- TEXTO DE REFERENCIA -

* * * * * * * * *

El 11 de febrero, la CGT convocó un paro general con 90% de acatamiento contra la reforma laboral del gobierno de Javier Milei, que pone en peligro derechos laborales ganados con años de lucha y vidas de trabajadores. Movilizaciones llegaron a la Plaza de Mayo y los congresos, donde Suterh participó activamente.
En entrevista callejera, Noé de Suterh explicó que marchaban para defender derechos únicos en la región, ahora en extinción, comparándolo con esclavitud. Criticó que la gente no marche por el odio fomentado por medios afines al gobierno y el voto a Milei, pese a que la reforma afecta a todos los trabajadores, no solo nuevos, recordando fracasos de los 90 y el 2001.
Desde el Congreso, Teodora, secretaria general de Suterh La Plata, denunció la reforma como destructiva para familias y trabajadores. Pidió a senadores y diputados sensibilidad humana, justicia laboral básica para llevar pan a la mesa, culpando desinformación y fake news por la apatía ciudadana que ignora la quita de derechos históricos.
Los entrevistados enfatizaron la unión de trabajadores en pie de lucha pacífica para visibilizarse y exigir que legisladores se pongan de su lado, valorando el esfuerzo diario de porteros y limpiadores de edificios.

* * * * * * * * *

- DATOS PROPORCIONADOS -
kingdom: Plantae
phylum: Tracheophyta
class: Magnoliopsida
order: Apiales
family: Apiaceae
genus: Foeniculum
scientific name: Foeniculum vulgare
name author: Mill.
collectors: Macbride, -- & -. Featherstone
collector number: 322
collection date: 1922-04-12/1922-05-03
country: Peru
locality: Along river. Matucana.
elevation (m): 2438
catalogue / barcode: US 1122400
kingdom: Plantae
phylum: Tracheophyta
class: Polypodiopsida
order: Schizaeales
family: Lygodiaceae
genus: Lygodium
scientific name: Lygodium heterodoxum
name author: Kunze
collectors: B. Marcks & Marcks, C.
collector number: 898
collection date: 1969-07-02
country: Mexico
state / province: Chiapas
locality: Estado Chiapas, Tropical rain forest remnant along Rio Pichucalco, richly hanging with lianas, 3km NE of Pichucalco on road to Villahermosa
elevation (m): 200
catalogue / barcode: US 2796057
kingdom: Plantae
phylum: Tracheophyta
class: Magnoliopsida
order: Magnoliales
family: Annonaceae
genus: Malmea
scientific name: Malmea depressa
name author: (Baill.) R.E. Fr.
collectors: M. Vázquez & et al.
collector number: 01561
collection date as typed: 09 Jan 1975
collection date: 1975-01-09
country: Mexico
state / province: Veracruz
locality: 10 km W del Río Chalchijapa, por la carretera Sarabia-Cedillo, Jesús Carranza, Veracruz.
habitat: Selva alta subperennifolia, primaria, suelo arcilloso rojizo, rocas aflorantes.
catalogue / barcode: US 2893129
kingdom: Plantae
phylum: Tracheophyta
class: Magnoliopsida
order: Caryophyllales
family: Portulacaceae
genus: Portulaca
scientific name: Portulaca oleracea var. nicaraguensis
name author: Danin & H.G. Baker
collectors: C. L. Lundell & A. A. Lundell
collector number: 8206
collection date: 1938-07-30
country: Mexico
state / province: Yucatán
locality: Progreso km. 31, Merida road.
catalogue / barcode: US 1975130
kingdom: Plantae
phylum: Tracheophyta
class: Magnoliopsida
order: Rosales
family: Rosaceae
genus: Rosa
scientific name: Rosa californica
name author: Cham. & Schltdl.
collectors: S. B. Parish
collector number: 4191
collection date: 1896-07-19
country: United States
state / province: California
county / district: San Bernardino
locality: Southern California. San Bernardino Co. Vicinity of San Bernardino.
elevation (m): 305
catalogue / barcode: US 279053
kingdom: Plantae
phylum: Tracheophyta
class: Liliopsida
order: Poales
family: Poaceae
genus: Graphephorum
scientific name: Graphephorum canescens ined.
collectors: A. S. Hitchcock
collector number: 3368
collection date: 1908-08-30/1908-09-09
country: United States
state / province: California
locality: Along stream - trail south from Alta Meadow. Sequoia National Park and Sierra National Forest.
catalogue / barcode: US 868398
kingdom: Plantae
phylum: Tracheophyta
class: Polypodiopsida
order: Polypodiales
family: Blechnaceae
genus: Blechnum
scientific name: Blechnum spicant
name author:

* * * * * * * * *

- CONSIGNA 1 -
Indica si cada afirmación coincide con el texto de referencia y cita entre comillas las palabras que lo deciden: (a) El paro general tuvo un 90% de acatamiento. (b) Según Noé, la reforma solo afecta a los trabajadores nuevos. (c) Teodora es secretaria general de Suterh La Plata.
- CONSIGNA 2 -
Traduce al inglés esta oración del texto de referencia: "Los entrevistados enfatizaron la unión de trabajadores en pie de lucha pacífica para visibilizarse y exigir que legisladores se pongan de su lado, valorando el esfuerzo diario de porteros y limpiadores de edificios."
- CONSIGNA 3 -
Responde según el texto de referencia:
(a) ¿Qué día convocó la CGT el paro general?
(b) ¿Qué fracasos recordó Noé?
(c) ¿A quiénes pidió Teodora sensibilidad humana?
Las filas no intervienen en esta actividad.

- ESPACIO DE RESPUESTA 1 -
(a) Sí: "con 90% de acatamiento".
(b) No: "la reforma afecta a todos los trabajadores, no solo nuevos".
(c) Sí: "Teodora, secretaria general de Suterh La Plata".

- ESPACIO DE RESPUESTA 2 -
The interviewees emphasized the unity of workers standing in peaceful struggle to make themselves visible and to demand that legislators take their side, valuing the daily effort of building doormen and cleaners.

- ESPACIO DE RESPUESTA 3 -
(a) El 11 de febrero.
(b) Los de los 90 y el 2001.
(c) A senadores y diputados.